§ Your objective: Scan the records that follow, and whenever a line has the word "Spindles", copy it.

§ Material for this task:

####################

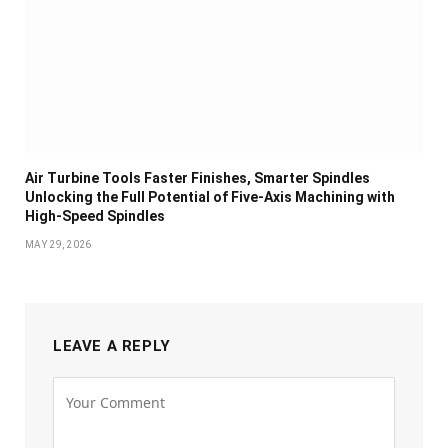
Air Turbine Tools Faster Finishes, Smarter Spindles
Unlocking the Full Potential of Five-Axis Machining with
High-Speed Spindles
MAY 29, 2026
LEAVE A REPLY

####################

§ Solved exercise:
Air Turbine Tools Faster Finishes, Smarter Spindles
High-Speed Spindles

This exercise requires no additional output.